TASK ITEM
Can you copy out the lines below word for word, leaving out the pictures?

DATA SECTION
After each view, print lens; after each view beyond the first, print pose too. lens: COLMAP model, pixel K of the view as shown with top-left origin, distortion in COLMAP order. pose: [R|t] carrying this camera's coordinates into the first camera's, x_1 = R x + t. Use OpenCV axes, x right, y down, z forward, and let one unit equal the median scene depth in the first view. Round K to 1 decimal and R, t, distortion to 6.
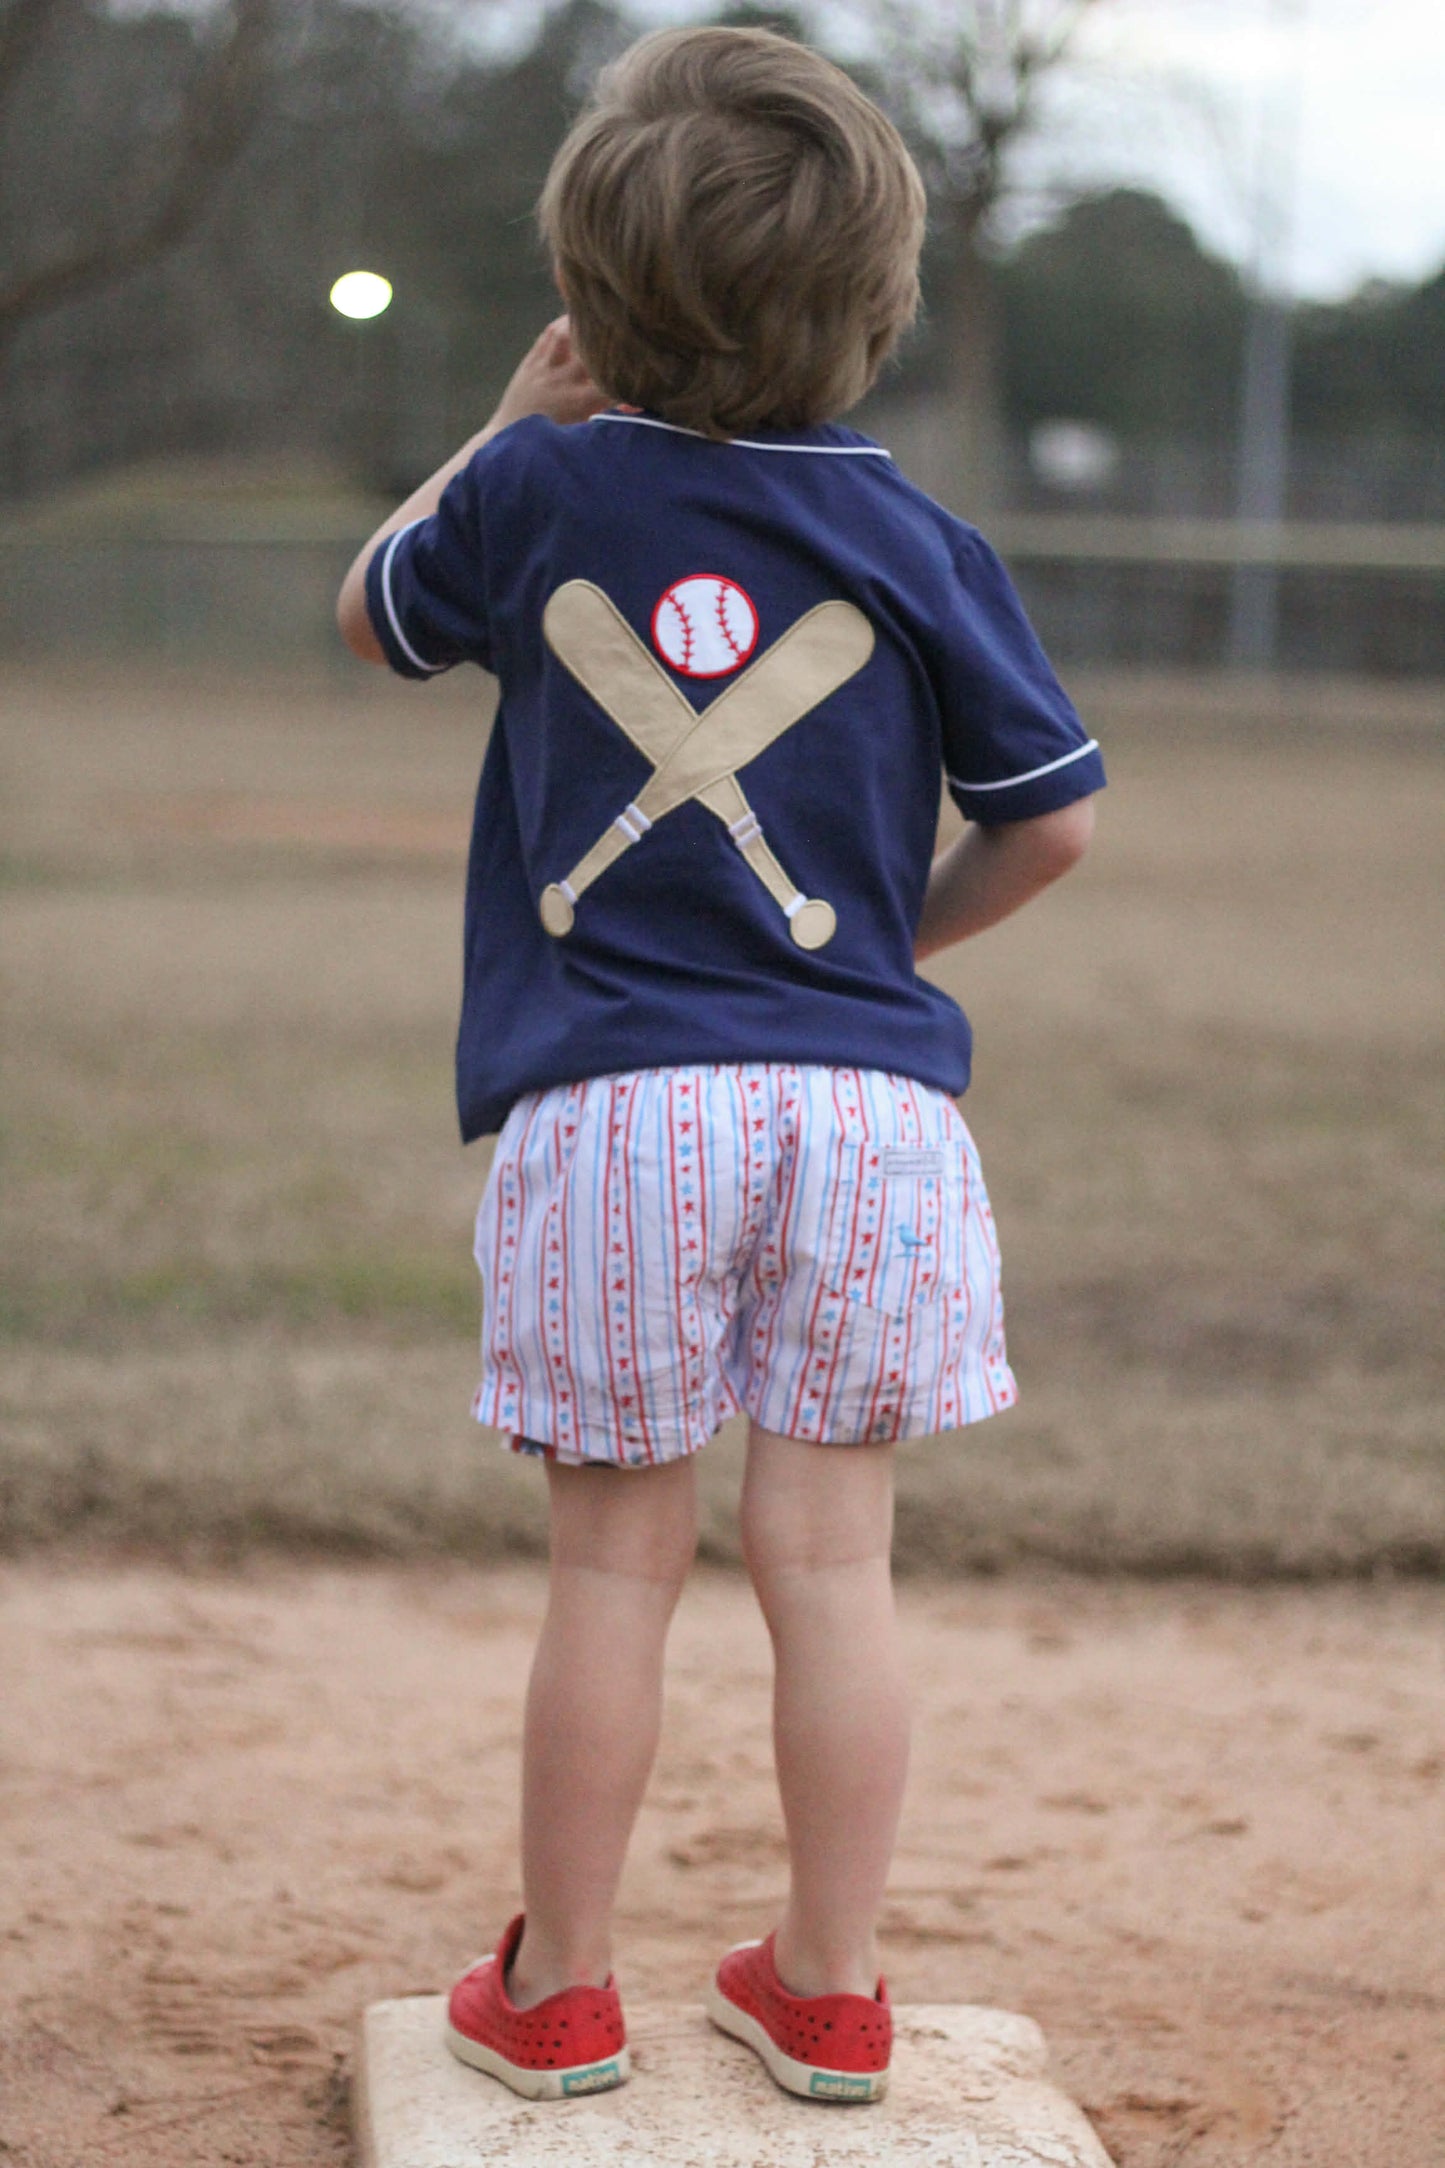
lens RADIAL K [[5030.0, 0, 719.6], [0, 5030.0, 1079.0], [0, 0, 1]] dist [-0.092266, 0.000000]
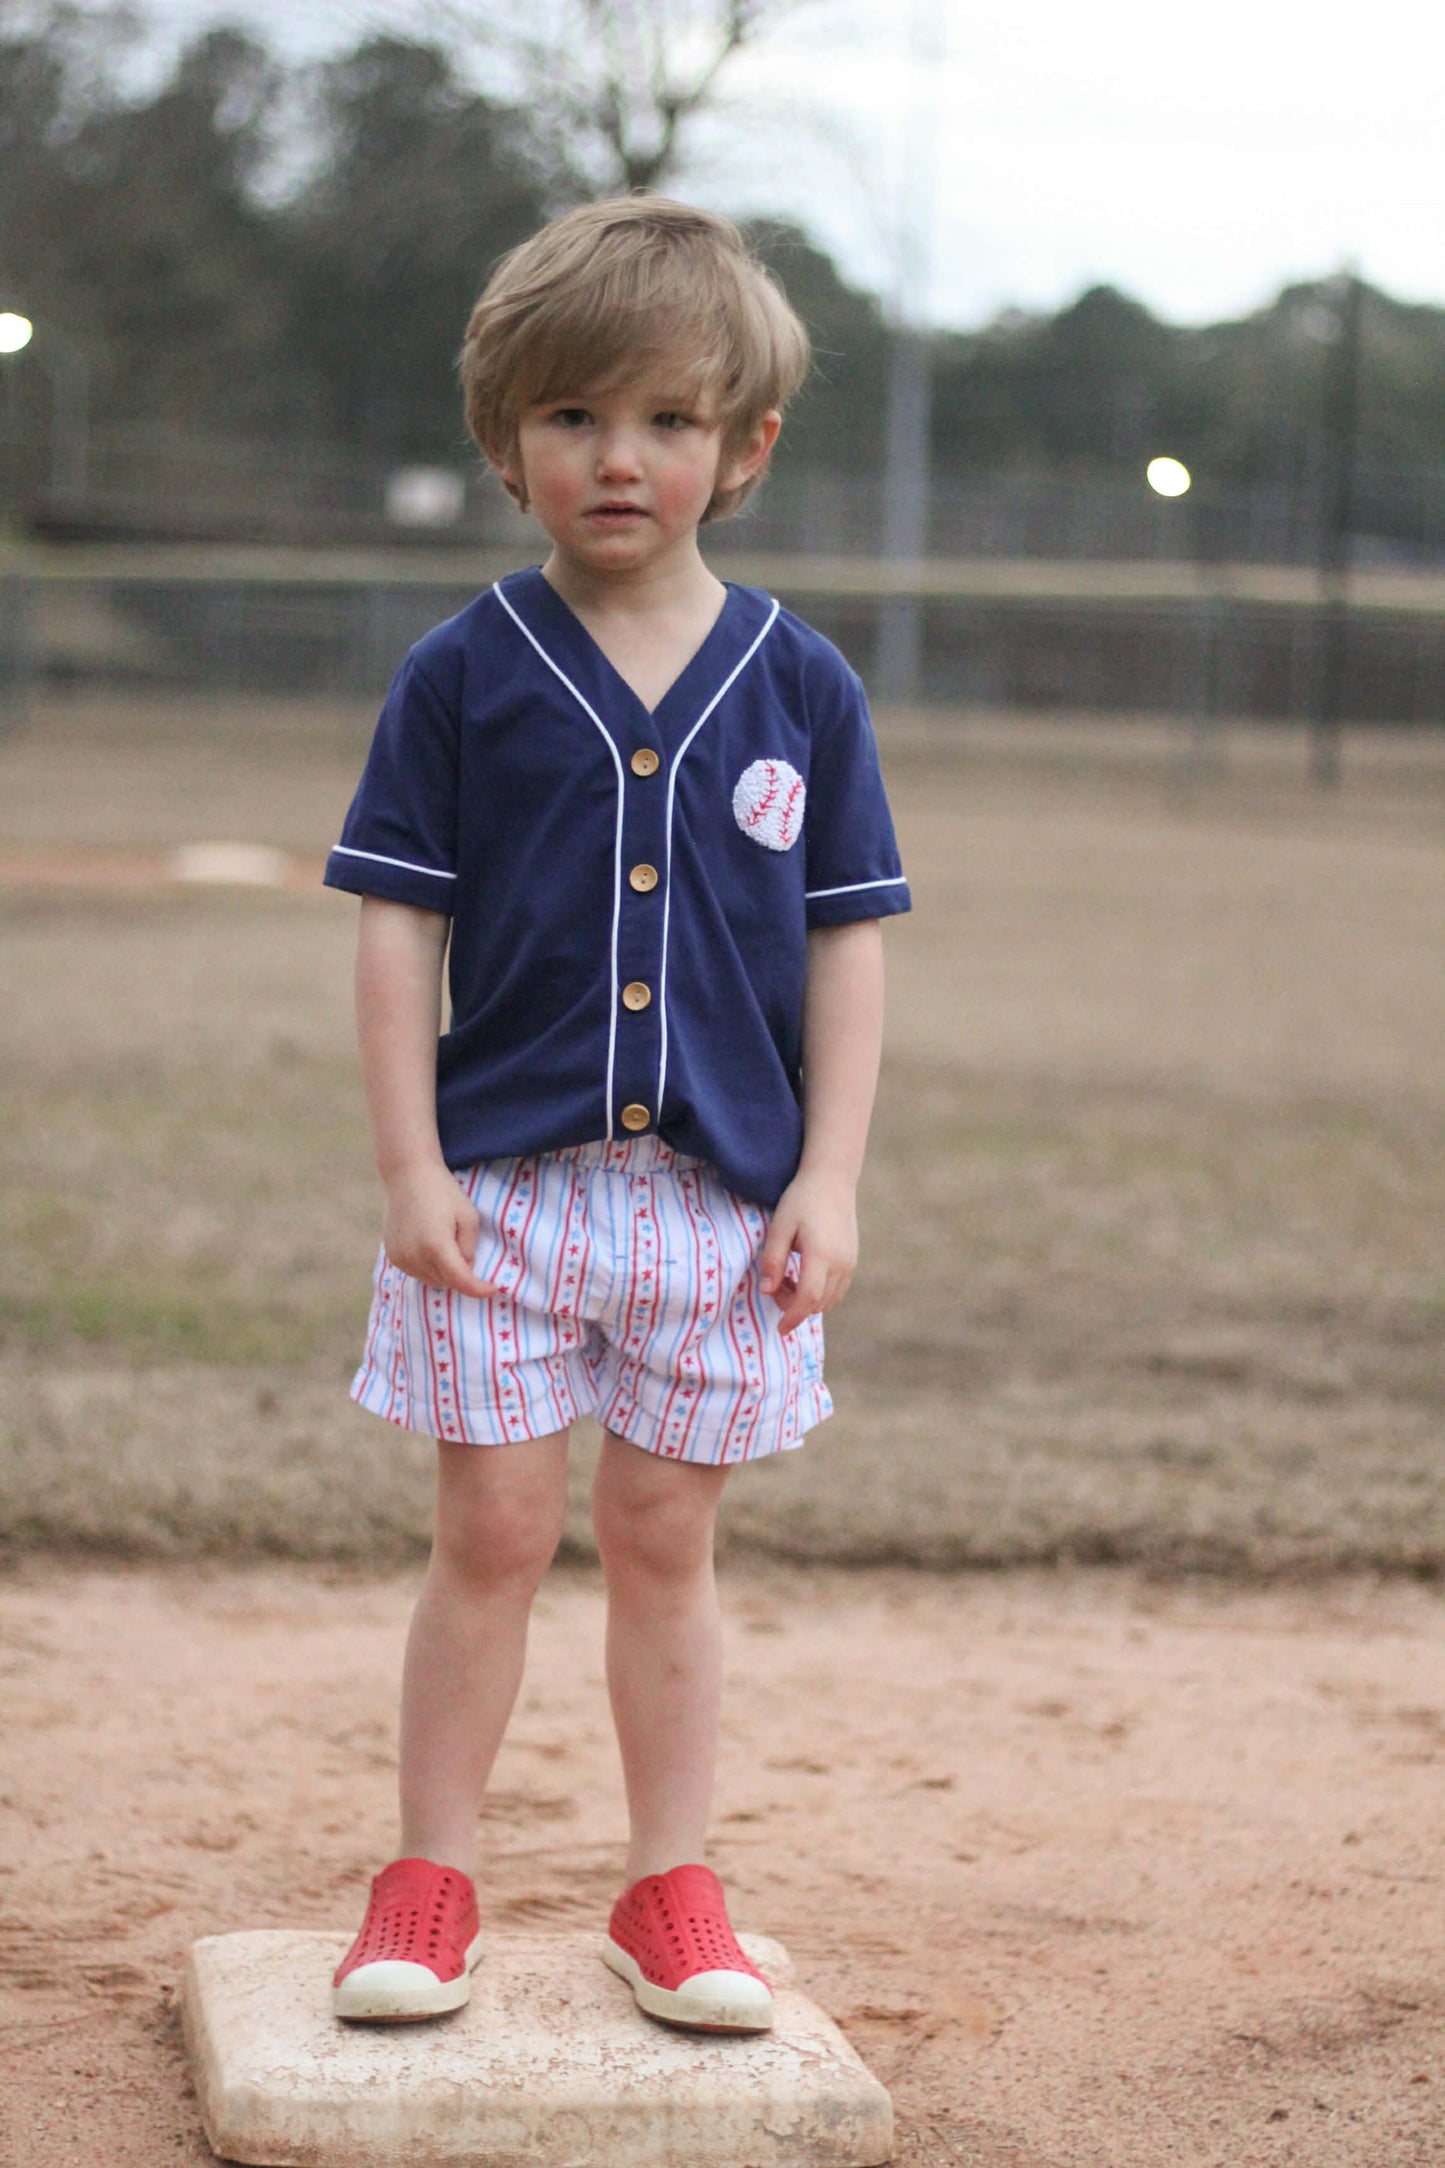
lens RADIAL K [[5030.0, 0, 726.2], [0, 5030.0, 1087.2], [0, 0, 1]] dist [-0.092266, 0.000000]
pose [[0.997387, -0.010706, 0.071444, -0.023226], [0.011013, 0.999932, -0.003907, -0.001214], [-0.071397, 0.004684, 0.997437, -0.107435]]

ANSWER TO THE PROBLEM
After each view, print lens; after each view beyond the first, print pose too. lens: COLMAP model, pixel K of the view as shown with top-left origin, distortion in COLMAP order. pose: [R|t] carrying this camera's coordinates into the first camera's, x_1 = R x + t. Use OpenCV axes, x right, y down, z forward, and let one unit equal the median scene depth in the first view. Round K to 1 decimal and R, t, distortion to 6.
lens RADIAL K [[5030.0, 0, 719.6], [0, 5030.0, 1079.0], [0, 0, 1]] dist [-0.092266, 0.000000]
lens RADIAL K [[5030.0, 0, 726.2], [0, 5030.0, 1087.2], [0, 0, 1]] dist [-0.092266, 0.000000]
pose [[0.997387, -0.010706, 0.071444, -0.023226], [0.011013, 0.999932, -0.003907, -0.001214], [-0.071397, 0.004684, 0.997437, -0.107435]]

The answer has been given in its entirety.